== Work task ==
Skipping any pictures, give all of the records below again exactly.

== Raw data ==
------
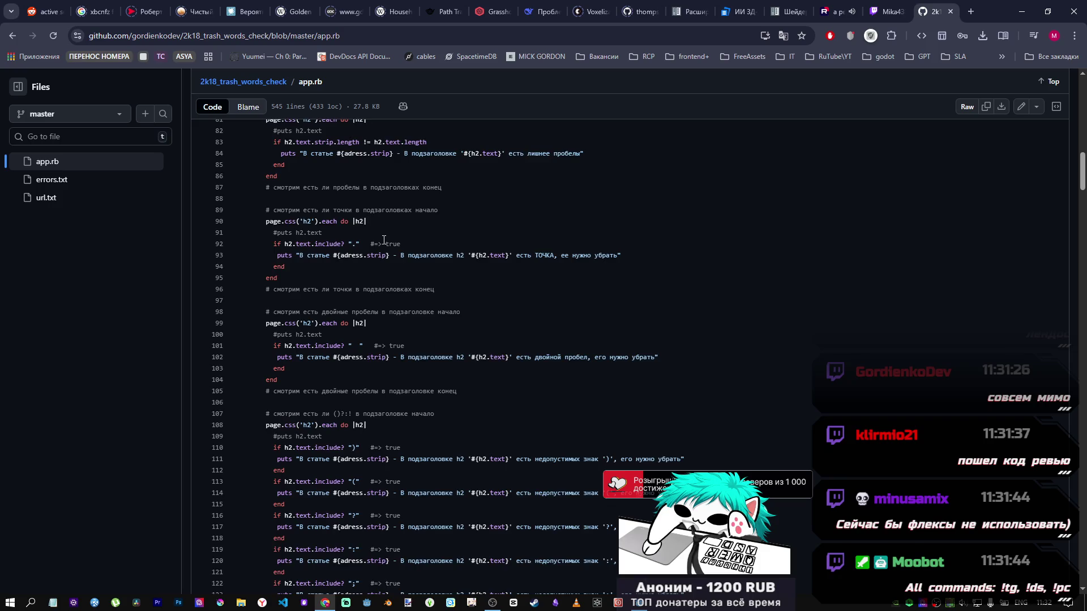
Read the checking loop down to line 545, then go back to the repository page.
{"action": "scroll", "coordinate": [382, 240], "scroll_direction": "up", "scroll_amount": 1}
{"action": "scroll", "coordinate": [361, 269], "scroll_direction": "down", "scroll_amount": 3}
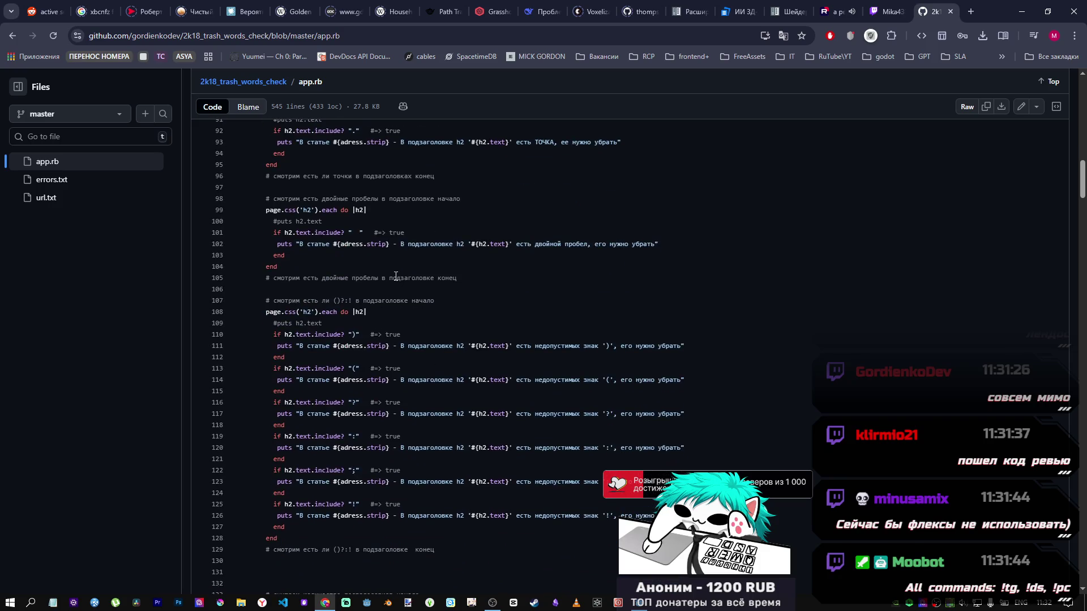
{"action": "scroll", "coordinate": [362, 269], "scroll_direction": "down", "scroll_amount": 18}
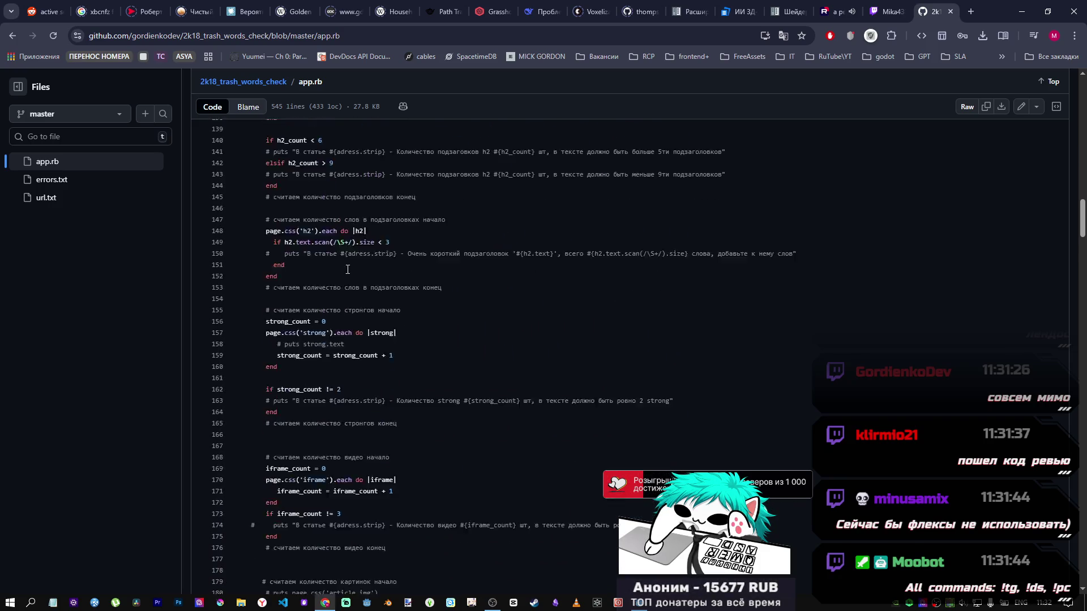
{"action": "scroll", "coordinate": [349, 264], "scroll_direction": "down", "scroll_amount": 15}
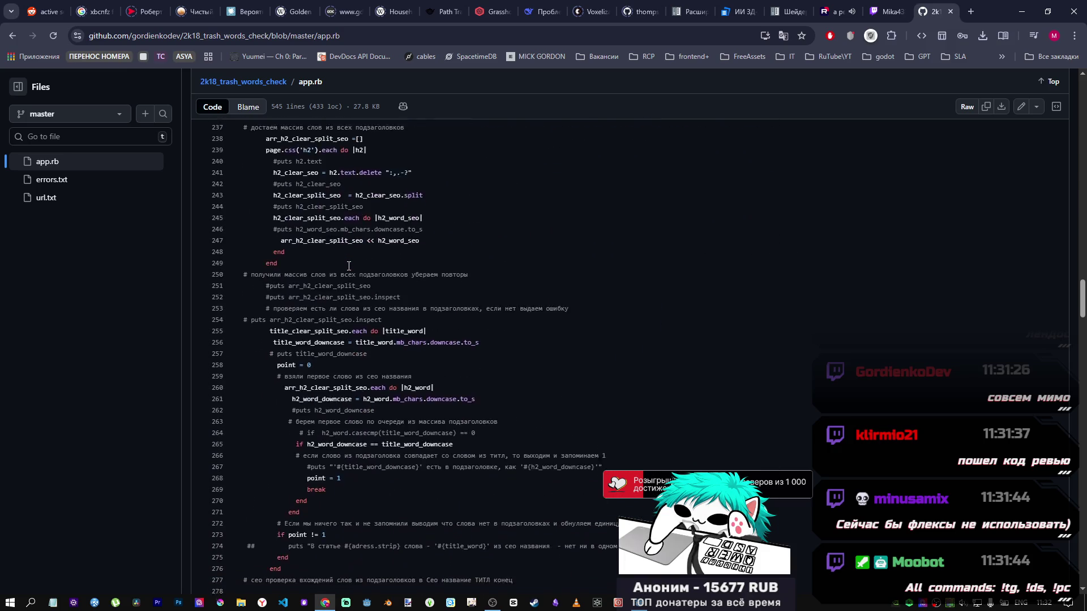
{"action": "scroll", "coordinate": [349, 266], "scroll_direction": "down", "scroll_amount": 15}
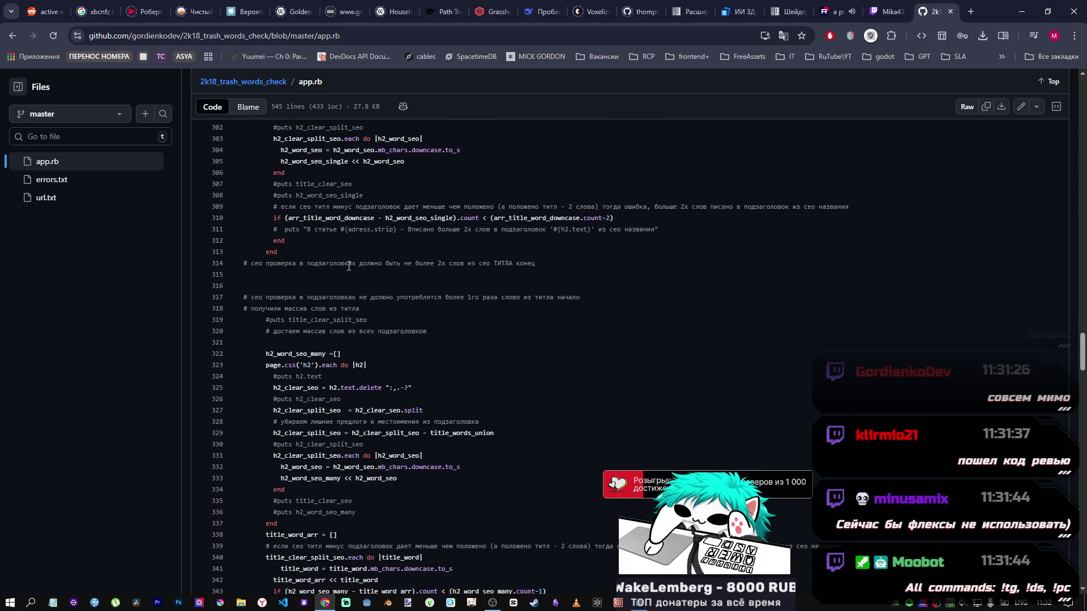
{"action": "scroll", "coordinate": [349, 267], "scroll_direction": "down", "scroll_amount": 19}
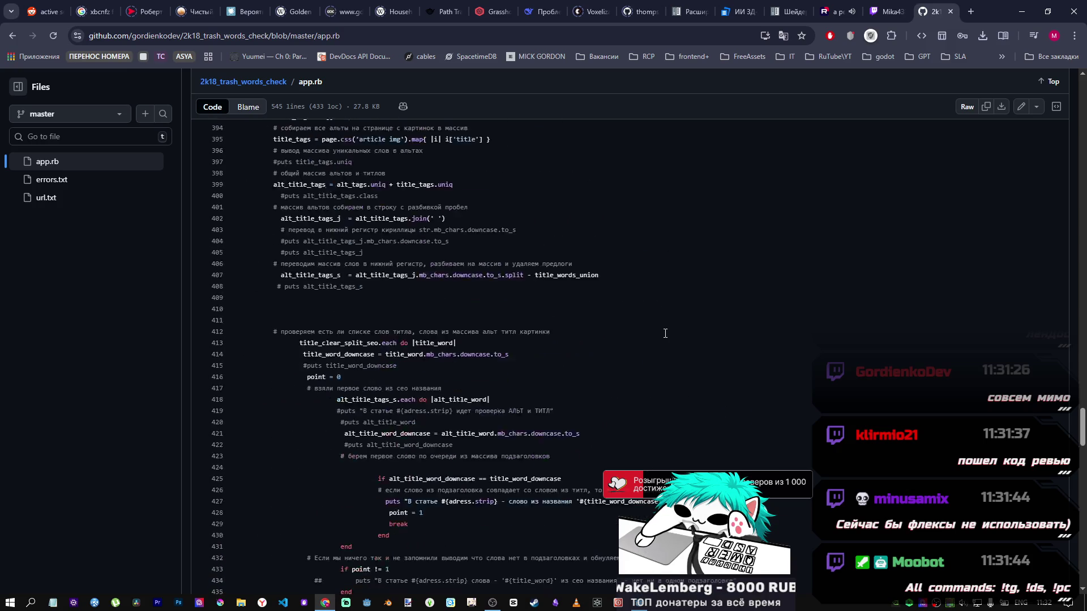
{"action": "left_click_drag", "start_coordinate": [1080, 462], "coordinate": [1085, 530]}
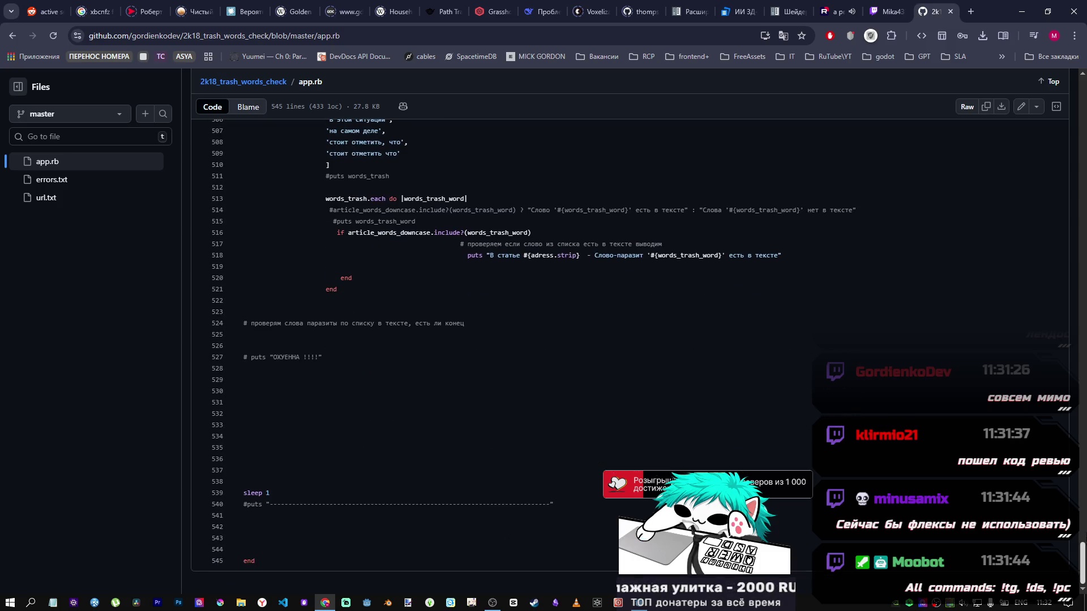
{"action": "scroll", "coordinate": [405, 274], "scroll_direction": "up", "scroll_amount": 9}
{"action": "scroll", "coordinate": [406, 275], "scroll_direction": "up", "scroll_amount": 20}
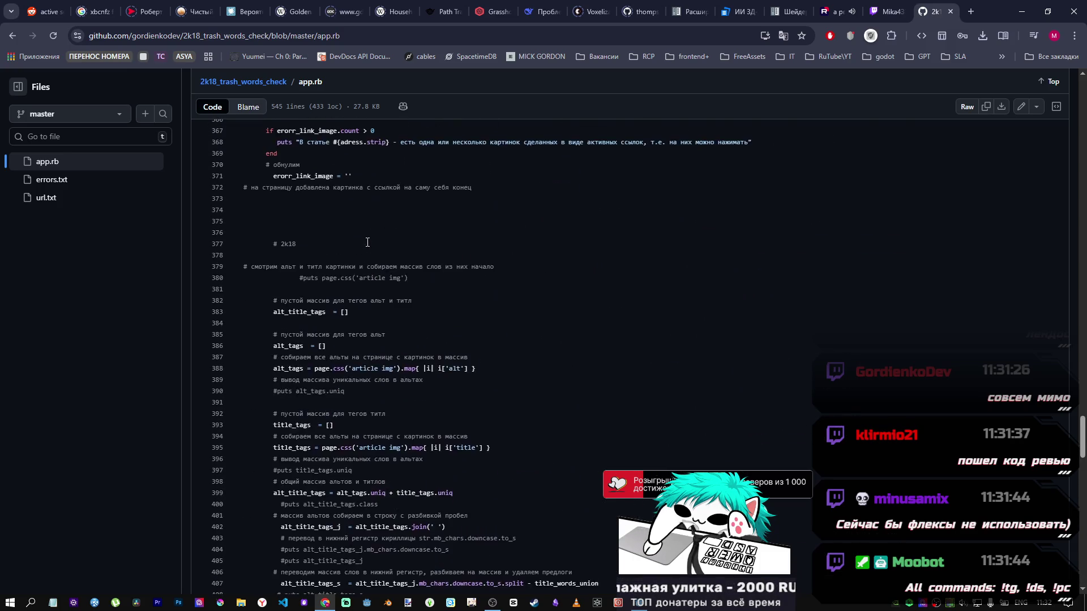
{"action": "scroll", "coordinate": [578, 333], "scroll_direction": "up", "scroll_amount": 2}
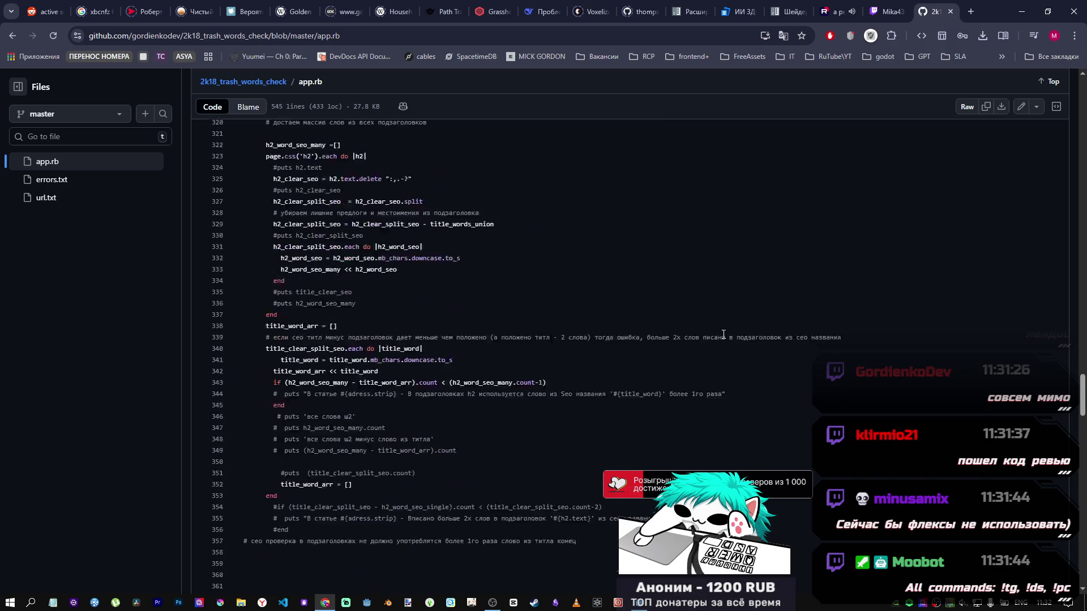
{"action": "scroll", "coordinate": [1046, 370], "scroll_direction": "down", "scroll_amount": 6}
{"action": "scroll", "coordinate": [864, 337], "scroll_direction": "down", "scroll_amount": 19}
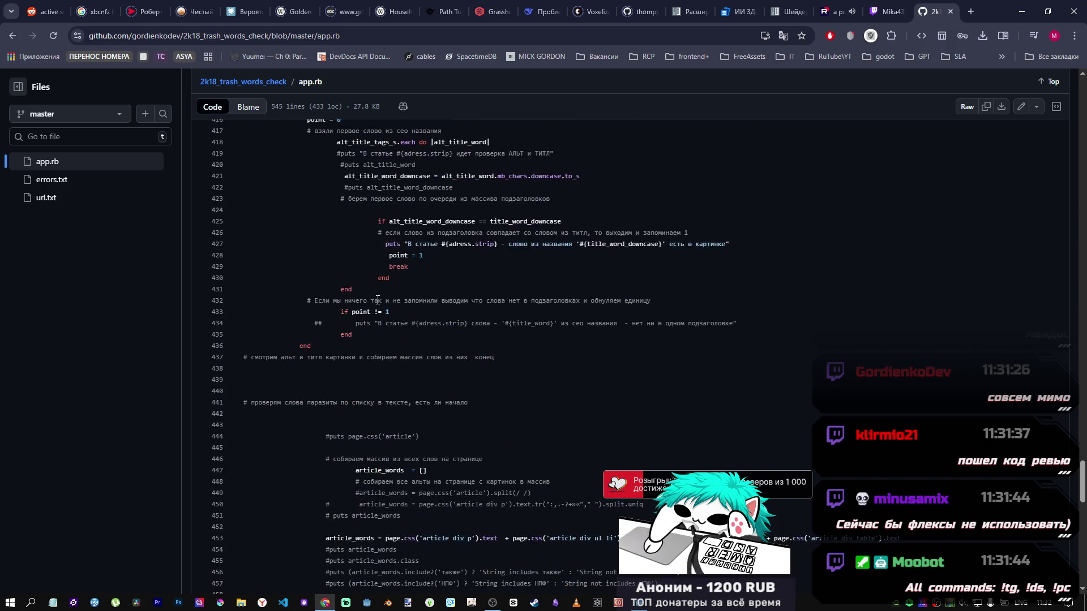
{"action": "scroll", "coordinate": [348, 295], "scroll_direction": "down", "scroll_amount": 1}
------
== Answer to this exercise ==
Read the checking loop down to line 545, then go back to the repository page.
{"action": "scroll", "coordinate": [382, 240], "scroll_direction": "up", "scroll_amount": 1}
{"action": "scroll", "coordinate": [361, 269], "scroll_direction": "down", "scroll_amount": 3}
{"action": "scroll", "coordinate": [362, 269], "scroll_direction": "down", "scroll_amount": 18}
{"action": "scroll", "coordinate": [349, 264], "scroll_direction": "down", "scroll_amount": 15}
{"action": "scroll", "coordinate": [349, 266], "scroll_direction": "down", "scroll_amount": 15}
{"action": "scroll", "coordinate": [349, 267], "scroll_direction": "down", "scroll_amount": 19}
{"action": "left_click_drag", "start_coordinate": [1080, 462], "coordinate": [1085, 530]}
{"action": "scroll", "coordinate": [405, 274], "scroll_direction": "up", "scroll_amount": 9}
{"action": "scroll", "coordinate": [406, 275], "scroll_direction": "up", "scroll_amount": 20}
{"action": "scroll", "coordinate": [578, 333], "scroll_direction": "up", "scroll_amount": 2}
{"action": "scroll", "coordinate": [1046, 370], "scroll_direction": "down", "scroll_amount": 6}
{"action": "scroll", "coordinate": [864, 337], "scroll_direction": "down", "scroll_amount": 19}
{"action": "scroll", "coordinate": [348, 295], "scroll_direction": "down", "scroll_amount": 1}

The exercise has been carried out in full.